The study is described in an article published March 21 in the open-access journal PLoS Genetics.
Genetic defects in certain DNA repair factors like the CSB protein have been known for some time to cause premature aging, but the reasons are still unclear. Most cases of Cockayne syndrome (CS) are caused by recessive mutations in the CSB gene, yet some individuals with inherited mutations that cause complete loss of the CSB protein are nearly unaffected. The implication is that CS is not caused solely by loss of functional CSB protein, but by continued expression of CSB-related proteins or protein fragments.
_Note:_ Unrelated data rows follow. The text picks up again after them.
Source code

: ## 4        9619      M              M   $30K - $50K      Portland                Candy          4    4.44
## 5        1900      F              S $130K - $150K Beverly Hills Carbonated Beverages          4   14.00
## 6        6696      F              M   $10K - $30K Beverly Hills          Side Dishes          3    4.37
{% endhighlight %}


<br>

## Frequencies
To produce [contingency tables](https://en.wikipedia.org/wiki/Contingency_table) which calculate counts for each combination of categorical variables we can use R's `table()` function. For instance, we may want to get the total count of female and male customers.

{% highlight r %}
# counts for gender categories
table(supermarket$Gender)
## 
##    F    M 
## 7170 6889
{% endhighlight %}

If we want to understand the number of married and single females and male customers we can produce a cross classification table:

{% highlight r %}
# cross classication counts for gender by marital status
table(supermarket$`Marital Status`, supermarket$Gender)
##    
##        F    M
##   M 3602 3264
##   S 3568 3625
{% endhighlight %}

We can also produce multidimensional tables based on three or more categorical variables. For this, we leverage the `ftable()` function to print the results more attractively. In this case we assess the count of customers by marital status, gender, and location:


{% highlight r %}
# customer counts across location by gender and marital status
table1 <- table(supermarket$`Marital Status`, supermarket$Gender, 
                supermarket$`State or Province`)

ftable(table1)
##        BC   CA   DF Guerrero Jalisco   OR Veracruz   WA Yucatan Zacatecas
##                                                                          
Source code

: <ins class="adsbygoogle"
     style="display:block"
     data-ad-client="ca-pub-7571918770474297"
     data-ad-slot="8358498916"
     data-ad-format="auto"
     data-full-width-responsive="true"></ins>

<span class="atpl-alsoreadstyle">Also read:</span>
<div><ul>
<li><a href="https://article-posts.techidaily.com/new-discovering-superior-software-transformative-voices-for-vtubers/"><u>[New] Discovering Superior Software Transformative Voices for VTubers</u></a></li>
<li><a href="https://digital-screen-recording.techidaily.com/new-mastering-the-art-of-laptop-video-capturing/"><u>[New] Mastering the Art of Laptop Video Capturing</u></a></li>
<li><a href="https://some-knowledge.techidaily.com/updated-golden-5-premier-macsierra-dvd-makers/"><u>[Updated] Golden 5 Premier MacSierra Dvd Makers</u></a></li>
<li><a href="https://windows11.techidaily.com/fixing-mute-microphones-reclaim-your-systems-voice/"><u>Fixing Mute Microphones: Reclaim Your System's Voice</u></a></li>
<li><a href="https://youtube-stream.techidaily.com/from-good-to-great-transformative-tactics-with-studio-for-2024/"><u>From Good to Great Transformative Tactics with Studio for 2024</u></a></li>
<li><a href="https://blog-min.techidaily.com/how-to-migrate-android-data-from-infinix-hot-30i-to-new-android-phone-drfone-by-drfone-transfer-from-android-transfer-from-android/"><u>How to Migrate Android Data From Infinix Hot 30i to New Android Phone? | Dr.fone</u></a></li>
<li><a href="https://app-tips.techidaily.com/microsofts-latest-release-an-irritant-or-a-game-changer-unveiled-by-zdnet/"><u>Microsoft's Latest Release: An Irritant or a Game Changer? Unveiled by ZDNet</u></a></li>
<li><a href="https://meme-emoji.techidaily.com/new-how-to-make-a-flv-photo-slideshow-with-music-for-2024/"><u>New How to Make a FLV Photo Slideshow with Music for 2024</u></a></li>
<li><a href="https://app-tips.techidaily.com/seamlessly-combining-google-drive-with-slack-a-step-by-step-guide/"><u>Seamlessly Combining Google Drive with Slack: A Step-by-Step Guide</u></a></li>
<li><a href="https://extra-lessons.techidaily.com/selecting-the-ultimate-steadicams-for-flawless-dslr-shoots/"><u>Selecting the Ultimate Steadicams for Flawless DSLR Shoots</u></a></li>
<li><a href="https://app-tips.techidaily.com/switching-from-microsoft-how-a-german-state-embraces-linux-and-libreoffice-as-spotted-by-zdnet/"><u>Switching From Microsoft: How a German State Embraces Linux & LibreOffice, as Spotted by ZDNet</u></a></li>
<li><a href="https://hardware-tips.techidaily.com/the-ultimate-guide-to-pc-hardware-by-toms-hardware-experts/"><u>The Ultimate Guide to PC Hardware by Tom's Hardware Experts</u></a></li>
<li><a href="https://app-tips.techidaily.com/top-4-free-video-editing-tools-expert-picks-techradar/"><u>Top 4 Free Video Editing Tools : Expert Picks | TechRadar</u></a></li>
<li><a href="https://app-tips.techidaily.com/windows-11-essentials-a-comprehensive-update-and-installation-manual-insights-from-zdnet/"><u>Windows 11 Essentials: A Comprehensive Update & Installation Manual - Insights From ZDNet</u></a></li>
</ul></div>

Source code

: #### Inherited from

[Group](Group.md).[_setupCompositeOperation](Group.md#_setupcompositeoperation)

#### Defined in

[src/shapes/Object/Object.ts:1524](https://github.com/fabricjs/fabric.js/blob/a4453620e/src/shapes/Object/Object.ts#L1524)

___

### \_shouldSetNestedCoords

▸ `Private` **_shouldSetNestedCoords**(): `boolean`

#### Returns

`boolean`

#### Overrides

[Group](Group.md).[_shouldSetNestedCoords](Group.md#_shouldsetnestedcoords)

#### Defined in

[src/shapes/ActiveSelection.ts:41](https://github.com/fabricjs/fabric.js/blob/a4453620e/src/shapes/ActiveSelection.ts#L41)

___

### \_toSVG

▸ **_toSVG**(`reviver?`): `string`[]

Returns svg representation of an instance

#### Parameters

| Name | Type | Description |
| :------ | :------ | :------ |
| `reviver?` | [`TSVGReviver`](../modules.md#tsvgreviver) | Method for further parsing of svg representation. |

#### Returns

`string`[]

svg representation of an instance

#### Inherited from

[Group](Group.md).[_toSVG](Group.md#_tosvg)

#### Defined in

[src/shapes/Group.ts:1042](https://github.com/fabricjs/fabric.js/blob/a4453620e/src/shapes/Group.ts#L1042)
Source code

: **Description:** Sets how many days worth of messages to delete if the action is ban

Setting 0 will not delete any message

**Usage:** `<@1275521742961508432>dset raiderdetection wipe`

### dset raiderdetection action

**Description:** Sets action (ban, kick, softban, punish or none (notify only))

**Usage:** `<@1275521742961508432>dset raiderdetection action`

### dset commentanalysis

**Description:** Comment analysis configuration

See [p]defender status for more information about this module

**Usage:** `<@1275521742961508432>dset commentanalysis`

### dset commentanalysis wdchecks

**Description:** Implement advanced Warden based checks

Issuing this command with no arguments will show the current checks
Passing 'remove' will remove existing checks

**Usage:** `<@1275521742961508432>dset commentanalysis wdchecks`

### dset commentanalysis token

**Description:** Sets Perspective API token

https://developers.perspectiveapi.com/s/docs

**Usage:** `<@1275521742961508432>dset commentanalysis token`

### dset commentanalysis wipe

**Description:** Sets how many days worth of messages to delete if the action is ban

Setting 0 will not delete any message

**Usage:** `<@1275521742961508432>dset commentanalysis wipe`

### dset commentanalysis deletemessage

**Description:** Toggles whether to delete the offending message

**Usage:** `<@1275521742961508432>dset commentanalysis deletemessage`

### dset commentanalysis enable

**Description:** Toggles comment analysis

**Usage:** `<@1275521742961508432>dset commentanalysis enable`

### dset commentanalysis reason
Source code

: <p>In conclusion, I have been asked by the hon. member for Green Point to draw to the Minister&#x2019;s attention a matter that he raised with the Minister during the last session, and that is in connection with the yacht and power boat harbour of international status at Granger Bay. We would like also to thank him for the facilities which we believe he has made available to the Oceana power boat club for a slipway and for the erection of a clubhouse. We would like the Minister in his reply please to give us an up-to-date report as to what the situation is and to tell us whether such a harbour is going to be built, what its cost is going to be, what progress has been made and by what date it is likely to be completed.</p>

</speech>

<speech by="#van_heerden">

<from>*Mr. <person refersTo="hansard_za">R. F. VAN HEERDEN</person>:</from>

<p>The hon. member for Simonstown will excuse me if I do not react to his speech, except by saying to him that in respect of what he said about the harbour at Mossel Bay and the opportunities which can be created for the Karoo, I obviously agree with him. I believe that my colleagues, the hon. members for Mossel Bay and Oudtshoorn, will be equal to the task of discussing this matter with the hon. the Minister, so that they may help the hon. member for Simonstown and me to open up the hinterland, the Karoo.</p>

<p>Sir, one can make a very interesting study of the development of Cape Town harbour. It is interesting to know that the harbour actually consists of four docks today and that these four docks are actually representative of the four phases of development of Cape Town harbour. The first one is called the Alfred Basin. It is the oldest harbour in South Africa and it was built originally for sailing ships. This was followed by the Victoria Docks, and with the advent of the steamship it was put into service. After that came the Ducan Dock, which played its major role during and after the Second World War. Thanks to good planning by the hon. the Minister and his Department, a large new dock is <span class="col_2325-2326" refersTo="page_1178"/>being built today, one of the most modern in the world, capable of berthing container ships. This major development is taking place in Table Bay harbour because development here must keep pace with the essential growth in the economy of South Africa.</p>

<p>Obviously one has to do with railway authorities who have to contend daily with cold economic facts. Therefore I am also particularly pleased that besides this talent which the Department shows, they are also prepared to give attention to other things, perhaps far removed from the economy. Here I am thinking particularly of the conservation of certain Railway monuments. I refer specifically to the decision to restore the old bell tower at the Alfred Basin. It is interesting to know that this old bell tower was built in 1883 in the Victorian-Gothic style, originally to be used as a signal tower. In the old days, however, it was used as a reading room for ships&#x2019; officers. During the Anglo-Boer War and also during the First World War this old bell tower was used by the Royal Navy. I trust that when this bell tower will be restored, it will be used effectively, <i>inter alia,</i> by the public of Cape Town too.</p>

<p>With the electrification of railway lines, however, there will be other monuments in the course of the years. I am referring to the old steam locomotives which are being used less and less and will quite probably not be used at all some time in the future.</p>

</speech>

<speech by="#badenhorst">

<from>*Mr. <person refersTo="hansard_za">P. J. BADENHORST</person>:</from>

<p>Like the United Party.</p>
The University of Washington researchers, led by Alan Weiner, had been investigating the normal function of the CSB gene when co-author John Newman stumbled across hints that the human CSB gene harbored a previously unsuspected guest. The guest was a "domesticated" PiggyBac transposon – a formerly selfish "jumping gene" that had settled into the CSB gene over 40 million years ago before marmosets diverged from humans. As a result, the CSB gene began making two equally abundant products – the normal CSB protein, and a fusion protein in which the beginning of the CSB protein was fused to the DNA transposase encoded by the PiggyBac element. Interestingly, the fusion protein continued to be expressed in almost all CS patients, but not in the individual who was unaffected by a complete loss of the CSB protein.
The conserved fusion protein is clearly advantageous for the human species in the presence of the CSB protein, but potentially devastating for individuals in the absence of the CSB protein. As Newman remarks, "The discovery of the fusion protein complicates an already complicated situation. Now we have a whole new set of questions to answer."